И вдруг я почувствовал знакомый запах! Так пахла папина кубанка! Мы подошли к большому сараю. И я увидел живую лошадь! Этот запах шёл от неё. Я первый раз увидел так близко живую лошадь!
— Доброго здоровьичка! — сказал мужик с деревяшкой вместо ноги, что сидел на лавочке около конюшни. Дядя Толя присел рядом, они закурили, стали разговаривать про какие-то скобы, про шифер, про тёс… А я всё ходил вокруг лошади. Всё рассматривал её и упряжь, всё не мог надышаться её запахом.
Лошадь смотрела на меня фиолетовыми глазами, обмахивалась хвостом от мух, вздыхала, переступала. Огромная, тёплая, покрытая гладкой шерстью, она возвышалась над моей головой. Я стал рвать траву. Лошадь потянулась и шёлковыми губами приняла у меня из ладоней корм. Я гладил её по выпуклой груди, по животу, где под кожей проглядывали упругие жилы, и не мог оторваться.
— Вот как прилип! — сказал одноногий мужик. Это, наверное, и был дядя Коля-мордвин.

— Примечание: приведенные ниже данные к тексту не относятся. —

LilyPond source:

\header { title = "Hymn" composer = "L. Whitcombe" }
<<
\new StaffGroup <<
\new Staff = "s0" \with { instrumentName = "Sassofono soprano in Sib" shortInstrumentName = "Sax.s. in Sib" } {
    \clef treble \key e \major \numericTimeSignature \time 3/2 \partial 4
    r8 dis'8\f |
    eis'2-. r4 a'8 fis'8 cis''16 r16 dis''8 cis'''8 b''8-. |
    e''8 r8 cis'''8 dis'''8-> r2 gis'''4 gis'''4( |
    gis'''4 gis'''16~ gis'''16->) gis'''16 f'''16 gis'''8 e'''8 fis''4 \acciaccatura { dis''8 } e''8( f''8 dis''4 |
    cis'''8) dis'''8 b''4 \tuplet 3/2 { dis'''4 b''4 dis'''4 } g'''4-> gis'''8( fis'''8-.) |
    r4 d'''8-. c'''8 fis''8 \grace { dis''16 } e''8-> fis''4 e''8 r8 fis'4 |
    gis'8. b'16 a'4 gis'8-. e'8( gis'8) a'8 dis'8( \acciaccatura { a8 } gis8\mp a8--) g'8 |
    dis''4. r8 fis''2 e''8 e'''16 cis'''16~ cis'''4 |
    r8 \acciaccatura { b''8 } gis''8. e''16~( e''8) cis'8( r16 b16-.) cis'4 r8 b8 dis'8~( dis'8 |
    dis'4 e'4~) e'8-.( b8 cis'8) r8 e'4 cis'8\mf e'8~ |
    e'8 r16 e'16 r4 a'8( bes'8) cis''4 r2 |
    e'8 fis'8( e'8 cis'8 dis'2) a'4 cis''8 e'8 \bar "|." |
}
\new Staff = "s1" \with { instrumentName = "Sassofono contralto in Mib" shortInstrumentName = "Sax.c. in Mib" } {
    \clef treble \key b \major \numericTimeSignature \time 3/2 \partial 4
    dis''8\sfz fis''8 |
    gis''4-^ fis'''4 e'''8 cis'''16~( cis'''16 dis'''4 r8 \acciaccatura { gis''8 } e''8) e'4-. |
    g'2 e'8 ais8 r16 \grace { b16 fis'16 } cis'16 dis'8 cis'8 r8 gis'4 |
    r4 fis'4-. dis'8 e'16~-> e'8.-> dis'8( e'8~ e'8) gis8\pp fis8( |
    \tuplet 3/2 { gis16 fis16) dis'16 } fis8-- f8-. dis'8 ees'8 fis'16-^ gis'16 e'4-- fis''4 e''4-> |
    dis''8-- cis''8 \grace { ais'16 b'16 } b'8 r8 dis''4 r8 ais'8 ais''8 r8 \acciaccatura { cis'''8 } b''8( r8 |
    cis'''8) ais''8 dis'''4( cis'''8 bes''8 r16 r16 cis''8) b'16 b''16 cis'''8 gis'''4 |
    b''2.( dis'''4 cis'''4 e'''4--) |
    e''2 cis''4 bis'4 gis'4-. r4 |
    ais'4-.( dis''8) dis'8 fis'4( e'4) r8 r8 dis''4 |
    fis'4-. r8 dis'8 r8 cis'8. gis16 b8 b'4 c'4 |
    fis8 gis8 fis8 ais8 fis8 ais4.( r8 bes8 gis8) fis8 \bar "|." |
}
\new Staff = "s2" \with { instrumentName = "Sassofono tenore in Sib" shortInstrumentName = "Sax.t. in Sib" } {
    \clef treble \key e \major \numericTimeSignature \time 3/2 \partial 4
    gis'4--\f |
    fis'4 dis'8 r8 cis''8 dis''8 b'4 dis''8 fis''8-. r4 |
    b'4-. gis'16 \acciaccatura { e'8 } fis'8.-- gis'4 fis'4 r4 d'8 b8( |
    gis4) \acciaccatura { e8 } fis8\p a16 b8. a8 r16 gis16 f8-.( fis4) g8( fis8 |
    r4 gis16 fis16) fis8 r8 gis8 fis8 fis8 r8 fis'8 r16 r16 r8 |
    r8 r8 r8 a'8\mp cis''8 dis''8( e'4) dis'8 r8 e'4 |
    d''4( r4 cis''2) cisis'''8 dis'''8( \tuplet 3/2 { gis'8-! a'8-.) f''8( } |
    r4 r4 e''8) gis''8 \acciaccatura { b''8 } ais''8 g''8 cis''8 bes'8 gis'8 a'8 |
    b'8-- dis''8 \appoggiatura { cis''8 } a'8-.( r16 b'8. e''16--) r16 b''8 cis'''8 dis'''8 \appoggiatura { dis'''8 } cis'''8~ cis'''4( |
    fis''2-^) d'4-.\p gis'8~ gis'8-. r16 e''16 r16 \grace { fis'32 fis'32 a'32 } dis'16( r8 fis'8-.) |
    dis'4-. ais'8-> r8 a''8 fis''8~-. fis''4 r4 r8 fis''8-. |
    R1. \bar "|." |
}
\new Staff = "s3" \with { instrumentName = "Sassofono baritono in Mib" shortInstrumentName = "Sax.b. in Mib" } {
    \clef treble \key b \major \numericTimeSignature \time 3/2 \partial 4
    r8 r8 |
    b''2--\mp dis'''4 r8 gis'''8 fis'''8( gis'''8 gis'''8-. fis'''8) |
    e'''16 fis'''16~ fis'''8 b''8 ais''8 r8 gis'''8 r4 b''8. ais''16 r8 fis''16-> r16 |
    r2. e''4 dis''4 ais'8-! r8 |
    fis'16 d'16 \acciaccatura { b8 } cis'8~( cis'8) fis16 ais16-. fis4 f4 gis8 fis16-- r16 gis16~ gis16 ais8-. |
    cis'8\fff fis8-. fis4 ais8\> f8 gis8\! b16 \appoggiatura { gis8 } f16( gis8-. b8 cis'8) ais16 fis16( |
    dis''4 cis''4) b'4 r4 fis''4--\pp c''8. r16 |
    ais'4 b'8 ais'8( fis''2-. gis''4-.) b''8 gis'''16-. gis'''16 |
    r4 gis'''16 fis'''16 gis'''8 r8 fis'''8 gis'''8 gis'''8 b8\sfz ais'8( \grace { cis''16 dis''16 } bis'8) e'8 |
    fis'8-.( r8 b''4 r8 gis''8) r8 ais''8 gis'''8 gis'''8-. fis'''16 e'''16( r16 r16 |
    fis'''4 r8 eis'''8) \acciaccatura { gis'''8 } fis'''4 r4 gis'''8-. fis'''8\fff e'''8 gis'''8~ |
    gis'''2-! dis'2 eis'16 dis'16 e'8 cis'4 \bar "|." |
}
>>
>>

— Кровь его такая, — сказал дядя Толя. — Отец у него в казаках служил.
— Погиб?
— Известное дело! Кавалерия… Одна кубаночка с войны возвернулась. Бабка внуку за великие заслуги её надевать даёт.
— Ишь ты! — сказал одноногий. — И заслуги имеет?
— А ты думал! Отличник — раз! Песни поёт! Так «Варяга» пел, как в Большом театре хор Пятницкого! Это два! И вообще парень исправный.
— Спел бы, — сказал инвалид.
— При другом случае. Сейчас молоко надо везти, к ужину не поспеем.
Мы сели в телегу.
— Ну!.. — сказал страшным голосом дяди Толя, и лошадь тронулась. Мордвин помахал нам кепкой. Мы заехали на форму, где рогатые коровы рассматривали меня, как диковину, и шумно сопели блестящими, большими, как блюдца, носами. Дядя Толя грузил бидоны на телегу.
Мы выпили молочка, и доярки посетовали, что нет хлеба.
— Ничо, бабоньки, — сказал дядя Толя.